Can anyone out there tel me the actual width of N scale Peco track, not the centre of the rails, but the ACTUAL width, from tie edge to tie edge, I know the centre is 9 mm( whatever that is,....I'm a niches guy), help!
Thanks.


----------



## traction fan (Oct 5, 2014)

*Tie width*



G1-L Tech said:


> Can anyone out there tel me the actual width of N scale Peco track, not the centre of the rails, but the ACTUAL width, from tie edge to tie edge, I know the centre is 9 mm( whatever that is,....I'm a niches guy), help!
> Thanks.


 G1-L Tech;

I don't have Peco N-scale flex track, (I use Micro Engineering for visible track, and Atlas for hidden track.) but I do have some of their turnouts.
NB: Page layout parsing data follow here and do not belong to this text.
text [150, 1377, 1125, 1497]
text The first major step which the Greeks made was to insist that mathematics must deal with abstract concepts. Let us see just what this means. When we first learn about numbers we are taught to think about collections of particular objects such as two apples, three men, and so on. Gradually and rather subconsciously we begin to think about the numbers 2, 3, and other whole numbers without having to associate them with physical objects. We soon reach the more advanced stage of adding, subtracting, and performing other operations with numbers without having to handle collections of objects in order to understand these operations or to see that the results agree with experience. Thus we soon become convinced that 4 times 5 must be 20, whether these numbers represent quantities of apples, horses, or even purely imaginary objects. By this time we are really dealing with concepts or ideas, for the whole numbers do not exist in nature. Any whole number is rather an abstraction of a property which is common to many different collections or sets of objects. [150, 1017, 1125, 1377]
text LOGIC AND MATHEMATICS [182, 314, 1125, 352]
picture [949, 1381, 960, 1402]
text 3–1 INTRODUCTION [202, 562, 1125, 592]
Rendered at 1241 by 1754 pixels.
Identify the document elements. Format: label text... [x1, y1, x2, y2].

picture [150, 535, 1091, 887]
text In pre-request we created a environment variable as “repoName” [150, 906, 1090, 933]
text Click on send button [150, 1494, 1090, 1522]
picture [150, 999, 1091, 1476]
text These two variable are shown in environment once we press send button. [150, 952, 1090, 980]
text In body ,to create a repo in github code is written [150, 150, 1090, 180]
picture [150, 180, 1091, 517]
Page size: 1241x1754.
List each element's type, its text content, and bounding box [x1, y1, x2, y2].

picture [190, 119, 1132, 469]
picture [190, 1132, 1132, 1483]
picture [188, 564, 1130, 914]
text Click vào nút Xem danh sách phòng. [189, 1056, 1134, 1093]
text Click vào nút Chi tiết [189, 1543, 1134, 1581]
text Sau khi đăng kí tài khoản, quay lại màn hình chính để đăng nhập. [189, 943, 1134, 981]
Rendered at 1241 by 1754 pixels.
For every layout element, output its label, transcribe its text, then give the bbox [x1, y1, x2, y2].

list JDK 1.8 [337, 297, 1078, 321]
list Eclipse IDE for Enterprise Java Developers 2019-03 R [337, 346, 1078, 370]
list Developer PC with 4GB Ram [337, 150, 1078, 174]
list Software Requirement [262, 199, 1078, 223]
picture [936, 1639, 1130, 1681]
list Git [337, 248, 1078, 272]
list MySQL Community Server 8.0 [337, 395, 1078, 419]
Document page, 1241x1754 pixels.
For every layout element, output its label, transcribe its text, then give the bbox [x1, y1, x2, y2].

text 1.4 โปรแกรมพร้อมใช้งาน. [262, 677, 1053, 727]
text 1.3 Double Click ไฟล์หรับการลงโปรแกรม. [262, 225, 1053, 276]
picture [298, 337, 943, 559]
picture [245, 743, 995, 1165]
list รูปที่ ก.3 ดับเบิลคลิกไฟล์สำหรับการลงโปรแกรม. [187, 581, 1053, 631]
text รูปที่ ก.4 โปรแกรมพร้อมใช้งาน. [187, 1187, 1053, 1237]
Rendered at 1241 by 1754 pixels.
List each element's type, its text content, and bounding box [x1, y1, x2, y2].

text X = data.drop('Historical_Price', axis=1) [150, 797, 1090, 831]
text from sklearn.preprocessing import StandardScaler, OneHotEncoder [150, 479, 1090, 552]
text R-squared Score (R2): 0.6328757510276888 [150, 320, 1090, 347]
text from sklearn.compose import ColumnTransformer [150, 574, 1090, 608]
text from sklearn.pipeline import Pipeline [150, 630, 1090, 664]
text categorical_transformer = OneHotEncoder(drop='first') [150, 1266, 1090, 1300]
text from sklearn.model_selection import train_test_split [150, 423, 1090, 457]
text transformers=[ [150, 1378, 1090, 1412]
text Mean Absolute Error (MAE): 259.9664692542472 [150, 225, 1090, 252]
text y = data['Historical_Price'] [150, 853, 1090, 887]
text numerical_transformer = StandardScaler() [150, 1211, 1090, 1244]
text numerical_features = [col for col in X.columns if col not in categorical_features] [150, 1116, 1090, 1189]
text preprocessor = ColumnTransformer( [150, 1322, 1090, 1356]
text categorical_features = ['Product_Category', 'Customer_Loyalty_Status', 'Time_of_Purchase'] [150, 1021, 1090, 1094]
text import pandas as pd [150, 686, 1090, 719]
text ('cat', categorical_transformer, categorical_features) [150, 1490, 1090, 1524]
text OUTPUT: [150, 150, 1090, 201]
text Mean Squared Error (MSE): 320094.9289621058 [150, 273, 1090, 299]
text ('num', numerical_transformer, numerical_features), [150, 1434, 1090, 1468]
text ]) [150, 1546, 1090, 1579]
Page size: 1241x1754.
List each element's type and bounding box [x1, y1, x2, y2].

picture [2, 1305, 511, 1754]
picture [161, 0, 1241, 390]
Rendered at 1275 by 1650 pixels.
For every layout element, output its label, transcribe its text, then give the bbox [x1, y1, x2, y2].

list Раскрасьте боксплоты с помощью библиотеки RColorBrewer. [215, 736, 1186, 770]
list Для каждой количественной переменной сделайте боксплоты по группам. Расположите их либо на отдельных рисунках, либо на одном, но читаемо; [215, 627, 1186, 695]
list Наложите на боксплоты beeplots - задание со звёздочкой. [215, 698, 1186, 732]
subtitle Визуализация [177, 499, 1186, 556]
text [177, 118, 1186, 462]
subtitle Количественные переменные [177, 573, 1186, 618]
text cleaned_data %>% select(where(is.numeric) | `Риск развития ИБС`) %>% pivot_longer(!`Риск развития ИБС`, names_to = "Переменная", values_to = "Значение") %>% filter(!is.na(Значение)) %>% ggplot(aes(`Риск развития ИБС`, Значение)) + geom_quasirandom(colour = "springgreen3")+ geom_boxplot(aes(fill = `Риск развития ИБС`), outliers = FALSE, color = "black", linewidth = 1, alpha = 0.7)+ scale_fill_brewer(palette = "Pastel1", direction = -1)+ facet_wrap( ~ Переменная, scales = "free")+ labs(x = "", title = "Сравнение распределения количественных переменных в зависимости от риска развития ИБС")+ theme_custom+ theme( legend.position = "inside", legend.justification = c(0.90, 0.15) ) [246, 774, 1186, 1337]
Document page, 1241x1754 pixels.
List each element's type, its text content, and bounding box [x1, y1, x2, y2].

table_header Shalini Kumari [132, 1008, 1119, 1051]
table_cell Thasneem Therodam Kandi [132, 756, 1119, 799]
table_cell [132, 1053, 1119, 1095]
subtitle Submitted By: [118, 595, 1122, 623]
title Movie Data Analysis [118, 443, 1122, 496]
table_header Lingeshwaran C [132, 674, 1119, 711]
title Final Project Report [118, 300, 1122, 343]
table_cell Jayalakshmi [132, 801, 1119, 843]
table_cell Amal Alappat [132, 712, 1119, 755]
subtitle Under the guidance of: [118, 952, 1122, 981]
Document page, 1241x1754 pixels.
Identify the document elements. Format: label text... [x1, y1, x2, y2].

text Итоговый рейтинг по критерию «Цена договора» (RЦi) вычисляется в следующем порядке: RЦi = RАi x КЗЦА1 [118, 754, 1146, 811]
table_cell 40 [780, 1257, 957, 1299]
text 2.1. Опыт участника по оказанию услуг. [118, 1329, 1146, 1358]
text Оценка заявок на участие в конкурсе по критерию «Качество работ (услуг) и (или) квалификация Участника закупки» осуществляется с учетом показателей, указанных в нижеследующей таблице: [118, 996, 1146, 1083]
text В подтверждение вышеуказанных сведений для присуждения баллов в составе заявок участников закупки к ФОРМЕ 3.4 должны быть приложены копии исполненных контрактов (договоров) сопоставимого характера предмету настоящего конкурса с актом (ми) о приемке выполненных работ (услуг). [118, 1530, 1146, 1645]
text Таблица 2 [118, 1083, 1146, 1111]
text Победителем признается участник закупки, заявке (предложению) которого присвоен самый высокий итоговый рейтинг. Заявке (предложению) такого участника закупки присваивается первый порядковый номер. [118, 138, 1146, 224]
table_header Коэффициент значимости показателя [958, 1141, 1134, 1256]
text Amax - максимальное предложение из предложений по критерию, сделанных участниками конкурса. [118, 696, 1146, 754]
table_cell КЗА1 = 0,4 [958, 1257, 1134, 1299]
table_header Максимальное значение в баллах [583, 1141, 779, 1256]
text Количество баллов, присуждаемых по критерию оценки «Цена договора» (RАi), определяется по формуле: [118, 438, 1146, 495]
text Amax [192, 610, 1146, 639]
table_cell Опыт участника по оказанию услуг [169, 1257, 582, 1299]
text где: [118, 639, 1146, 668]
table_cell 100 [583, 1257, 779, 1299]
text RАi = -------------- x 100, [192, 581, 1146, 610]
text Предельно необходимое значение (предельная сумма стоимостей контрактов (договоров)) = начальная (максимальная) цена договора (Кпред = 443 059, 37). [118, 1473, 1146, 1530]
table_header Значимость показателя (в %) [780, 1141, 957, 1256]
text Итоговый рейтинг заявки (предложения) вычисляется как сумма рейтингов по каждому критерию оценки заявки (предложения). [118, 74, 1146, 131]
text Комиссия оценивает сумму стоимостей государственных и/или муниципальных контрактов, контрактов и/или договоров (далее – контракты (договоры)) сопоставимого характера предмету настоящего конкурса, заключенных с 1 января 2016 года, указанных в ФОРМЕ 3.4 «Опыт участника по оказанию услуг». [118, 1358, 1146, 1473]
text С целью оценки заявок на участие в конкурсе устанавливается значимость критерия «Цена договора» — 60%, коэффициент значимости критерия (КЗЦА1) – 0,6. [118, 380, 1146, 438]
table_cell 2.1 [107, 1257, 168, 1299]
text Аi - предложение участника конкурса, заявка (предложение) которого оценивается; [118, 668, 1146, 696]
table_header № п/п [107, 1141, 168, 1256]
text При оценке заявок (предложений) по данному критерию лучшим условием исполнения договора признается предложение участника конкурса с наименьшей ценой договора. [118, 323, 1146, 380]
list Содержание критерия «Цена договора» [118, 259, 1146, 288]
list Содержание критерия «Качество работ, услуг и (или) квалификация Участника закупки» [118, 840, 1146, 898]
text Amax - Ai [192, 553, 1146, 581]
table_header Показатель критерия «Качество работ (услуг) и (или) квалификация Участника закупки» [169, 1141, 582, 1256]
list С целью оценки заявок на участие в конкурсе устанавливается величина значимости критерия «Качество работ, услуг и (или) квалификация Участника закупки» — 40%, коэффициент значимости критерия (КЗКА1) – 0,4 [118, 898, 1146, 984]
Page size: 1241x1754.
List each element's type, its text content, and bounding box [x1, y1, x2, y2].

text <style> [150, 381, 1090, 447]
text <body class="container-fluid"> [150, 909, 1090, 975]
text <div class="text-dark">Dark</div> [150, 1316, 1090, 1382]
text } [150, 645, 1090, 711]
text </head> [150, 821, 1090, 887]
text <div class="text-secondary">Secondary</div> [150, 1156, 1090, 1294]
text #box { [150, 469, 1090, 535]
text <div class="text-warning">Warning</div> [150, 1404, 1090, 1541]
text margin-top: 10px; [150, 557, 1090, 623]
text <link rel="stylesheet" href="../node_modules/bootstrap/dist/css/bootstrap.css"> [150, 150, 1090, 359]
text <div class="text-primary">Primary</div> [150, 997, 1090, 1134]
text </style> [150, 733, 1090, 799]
The tie-end-to-tie-end dimension is 11/16"+ a smidge 1/32nd"? This was measured at the throat end of the turnout and should be the same, or at least very close, to the tie length on Peco's flex track. This works out to ten N-scale feet. FYI Atlas ties measure the same, Micro Engineering's ties are nine scale feet, which is a common length of a prototype tie. The nine millimeters you refer to is the track gage. The distance from the inside surface of one rail-head to the other. This is where N-scale gets its name N (for nine mm.) gage.
I'm curious, why do you need this measurement?  

Traction Fan:smilie_daumenpos:


----------



## G1-L Tech (Dec 7, 2016)

Thank you Traction Fan, I made a guess and thought that it would be very close to 11/16, I figured around 11.55/16, which translates to, I think, 23/32 or 47/64, as to why I need this measurement, I guess you could say I'm, what they'd call an eccentric, or as my wife says, weirdo, im quite particular on my sizing and measuring, to the point of being ' anal' about where I plan to lay my track before I actually lay it down, usually research and beat it to death, so that's why I needed the actual measurement. Thanks.


----------